Por Alceu Luís Castilho (@alceucastilho)
Esse sadismo em relação aos atrasados do Enem é filho direto da
dramatização irresponsável feita anualmente pelos veículos de imprensa.
Ano a ano fomos vendo essa reprodução de imagens (fotógrafos e
cinegrafistas invadindo as vidas dos estudantes, em nome da
notícia-mercadoria), banalizando-as, até que pessoas suficientemente
canalhas construíram o tal “show dos atrasados”.
O tema esteve entre os destaques mundiais do Twitter, no domingo. Com
a ajuda da imprensa, consolida-se o hábito de zombar de quem chega
atrasado no vestibular. O drama pessoal dos demais – um ano inteiro de
estudos, os planos profissionais adiados – se torna apenas um motivo
para diversão. Uma diversão baseada na humilhação. Em São Paulo, em
Porto Alegre, os sádicos se multiplicam.
Difícil imaginar muitas outras coisas que ilustrem o momento de
implosão ética em que vivemos no Brasil. E nesse caso temos de falar de
Brasil, sim. Podem mudar aquele chavão do “país das jabuticabas”, a
fruta a ilustrar nossas características únicas. Somos o país do “show
dos atrasados” – de gente abjeta que se orgulha dessa condição, da
naturalização da psicopatia como comportamento social. Do orgulho da
boçalidade.
A SOCIEDADE BRUTA E O JORNALISMO BUFO
Os pauteiros sem imaginação (ou conformados com diretrizes toscas de
seus patrões) construíram parte dessa narrativa durante décadas.
Evadiram choros, rostos desesperados. No limite do grotesco. Essa
invasão foi e é também uma invasão estética, um atentado simultâneo ao
bom gosto e à compaixão. Os psicopatazinhos não sabem, mas foram
gestados por essa era de reprodutibilidade do constrangimento.
Estamos diante de uma sociedade bruta acorrentada a um jornalismo bufo, ambos a exibir seus simulacros
de dentes, suas bocas arreganhadas cheias de desprezo, seus cérebros
deformados e seu coração exibicionista. Regride-se porque alguém apontou
para esse caminho antes, não apenas porque 200 – ou 2 milhões de –
imbecis tiveram a ideia “genial” de troçar da desgraça alheia.
(Nunca isoladamente, claro. Não fariam isso sozinhos. Pois são
covardes. O movimento é de massa. Atos que esses jovens não fariam
individualmente são feitos sob a blindagem da “festa popular”. E das
redes sociais.)
ZOMBETEIROS NEM ORIGINAIS SÃO
E agora chegamos àquela parte onde o pai homenageia o filho – dando a
ele cobertura.

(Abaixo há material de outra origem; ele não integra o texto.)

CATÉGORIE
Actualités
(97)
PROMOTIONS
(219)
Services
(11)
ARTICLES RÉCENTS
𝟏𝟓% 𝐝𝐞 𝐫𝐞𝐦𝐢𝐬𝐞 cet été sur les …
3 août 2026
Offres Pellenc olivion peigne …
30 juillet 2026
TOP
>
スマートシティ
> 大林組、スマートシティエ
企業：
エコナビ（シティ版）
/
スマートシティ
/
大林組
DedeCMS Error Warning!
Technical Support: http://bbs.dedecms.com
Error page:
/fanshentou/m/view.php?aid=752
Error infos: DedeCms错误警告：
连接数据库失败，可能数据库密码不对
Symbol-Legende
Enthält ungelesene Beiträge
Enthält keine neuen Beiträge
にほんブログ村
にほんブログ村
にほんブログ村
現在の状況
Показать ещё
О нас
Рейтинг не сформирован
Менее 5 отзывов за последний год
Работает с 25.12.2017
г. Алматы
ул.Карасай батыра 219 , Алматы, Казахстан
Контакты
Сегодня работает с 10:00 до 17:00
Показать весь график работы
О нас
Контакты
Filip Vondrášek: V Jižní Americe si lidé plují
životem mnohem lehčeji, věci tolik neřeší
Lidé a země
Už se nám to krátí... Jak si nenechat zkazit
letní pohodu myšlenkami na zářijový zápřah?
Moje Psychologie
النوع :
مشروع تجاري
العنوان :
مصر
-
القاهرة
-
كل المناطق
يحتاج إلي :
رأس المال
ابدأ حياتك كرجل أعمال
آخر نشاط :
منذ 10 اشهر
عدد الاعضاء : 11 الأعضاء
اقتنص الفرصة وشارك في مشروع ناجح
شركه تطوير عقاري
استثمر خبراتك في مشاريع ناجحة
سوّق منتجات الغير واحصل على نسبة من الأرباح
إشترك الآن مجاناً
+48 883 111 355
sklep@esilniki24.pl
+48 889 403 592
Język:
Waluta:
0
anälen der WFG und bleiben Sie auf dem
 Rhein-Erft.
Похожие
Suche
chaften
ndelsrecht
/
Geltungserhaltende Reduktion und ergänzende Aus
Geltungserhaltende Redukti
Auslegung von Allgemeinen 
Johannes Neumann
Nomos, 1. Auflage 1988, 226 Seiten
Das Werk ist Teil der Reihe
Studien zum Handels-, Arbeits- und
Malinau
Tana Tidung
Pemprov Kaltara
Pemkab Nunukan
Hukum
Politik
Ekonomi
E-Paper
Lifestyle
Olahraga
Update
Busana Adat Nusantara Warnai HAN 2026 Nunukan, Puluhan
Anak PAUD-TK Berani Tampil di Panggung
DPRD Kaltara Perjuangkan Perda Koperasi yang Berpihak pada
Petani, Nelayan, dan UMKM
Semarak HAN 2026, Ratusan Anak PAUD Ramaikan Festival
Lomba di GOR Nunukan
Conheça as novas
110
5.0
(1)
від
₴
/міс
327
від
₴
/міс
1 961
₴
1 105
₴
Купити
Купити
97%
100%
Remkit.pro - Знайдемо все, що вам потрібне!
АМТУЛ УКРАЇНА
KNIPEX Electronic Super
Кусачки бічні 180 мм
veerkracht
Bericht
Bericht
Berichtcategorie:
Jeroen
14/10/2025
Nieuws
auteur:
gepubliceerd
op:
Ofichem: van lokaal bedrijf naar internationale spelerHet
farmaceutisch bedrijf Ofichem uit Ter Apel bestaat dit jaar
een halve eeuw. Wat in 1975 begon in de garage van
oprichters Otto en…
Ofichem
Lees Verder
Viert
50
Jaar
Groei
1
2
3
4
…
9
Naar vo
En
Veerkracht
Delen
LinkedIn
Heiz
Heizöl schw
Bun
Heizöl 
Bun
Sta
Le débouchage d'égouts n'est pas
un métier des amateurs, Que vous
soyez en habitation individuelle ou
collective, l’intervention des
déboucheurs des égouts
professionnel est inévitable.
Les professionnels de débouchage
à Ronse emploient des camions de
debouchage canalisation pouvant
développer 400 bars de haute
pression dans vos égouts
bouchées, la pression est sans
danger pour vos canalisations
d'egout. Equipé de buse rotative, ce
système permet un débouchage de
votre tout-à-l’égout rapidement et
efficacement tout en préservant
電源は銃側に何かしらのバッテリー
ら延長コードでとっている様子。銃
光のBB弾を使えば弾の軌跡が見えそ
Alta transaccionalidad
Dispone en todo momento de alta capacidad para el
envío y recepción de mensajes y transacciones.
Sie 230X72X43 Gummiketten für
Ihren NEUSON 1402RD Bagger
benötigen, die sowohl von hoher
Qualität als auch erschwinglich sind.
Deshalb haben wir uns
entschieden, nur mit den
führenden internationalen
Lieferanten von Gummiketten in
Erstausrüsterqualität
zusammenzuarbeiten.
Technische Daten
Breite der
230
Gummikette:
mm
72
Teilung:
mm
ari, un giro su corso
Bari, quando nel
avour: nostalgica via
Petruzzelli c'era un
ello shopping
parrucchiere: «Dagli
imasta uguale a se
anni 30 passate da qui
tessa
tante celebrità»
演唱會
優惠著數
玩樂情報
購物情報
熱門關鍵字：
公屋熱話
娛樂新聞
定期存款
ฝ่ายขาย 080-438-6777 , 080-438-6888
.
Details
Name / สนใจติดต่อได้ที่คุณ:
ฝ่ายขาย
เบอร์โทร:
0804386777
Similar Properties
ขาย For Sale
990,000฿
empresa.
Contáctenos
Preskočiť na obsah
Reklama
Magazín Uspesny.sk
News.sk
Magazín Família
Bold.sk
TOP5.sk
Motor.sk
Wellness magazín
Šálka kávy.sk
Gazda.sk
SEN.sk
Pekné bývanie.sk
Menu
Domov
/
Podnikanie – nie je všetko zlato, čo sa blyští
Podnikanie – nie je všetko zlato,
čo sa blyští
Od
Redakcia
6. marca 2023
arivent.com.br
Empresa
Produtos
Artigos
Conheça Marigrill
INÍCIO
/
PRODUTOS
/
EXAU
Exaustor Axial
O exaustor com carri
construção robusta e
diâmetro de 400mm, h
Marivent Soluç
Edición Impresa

Só que o “show dos atrasados” não é o filho, é o pai. A
imprensa já fazia esse show, os filhos fiéis (e não degenerados,
portanto) somente embaralharam os sentimentos que já eram
espetacularizados. Essas tristes faces que vemos zombando dos atrasados,
portanto, nem originais são, são variações em torno da mesma falta de
horizontes.
Como uma manchete do Notícias Populares dos anos 90, feita por
jornalistas cínicos: “Retalhou a orelha do aluninho”. Sobre um crime
cometido por uma professora. Qual a diferença em relação ao sadismo
atual? A institucionalização e o singelo fato de que profissionais da
comunicação deveriam estar entre os primeiros a promover direitos
elementares. Hoje retratam os que zombam, emprestam a eles seus 15
segundos de curtidas.
Os sorrisos e gargalhadas não são sorrisos e gargalhadas, são
contrações faciais parentes das mesmas contrações faciais protocolares
de antes. A empatia anterior não era exatamente autêntica. Podia até
mobilizar empatias autênticas, mas era uma farsa. Os novos cafajestes
apenas capturaram esse desprezo no ar e o transformaram em carnaval. É o
bloco na rua que eles têm para hoje.
LEMBRAM-SE DE BONINHO?
Como se estivéssemos assistindo a um entrudo, um entrudo midiatizado.
Qualquer semelhança com Boninho atirando ovos em pedestres não será
mera coincidência. Engana-se quem pensa que os vestibulandos atrasados
são as únicas vítimas. Somos todos nós, os que vivemos sob a órbita
dessa mentalidade regressiva. Do jeito que vai teremos de lutar com
clavas contra ela, até que o último portão da caverna nos separe.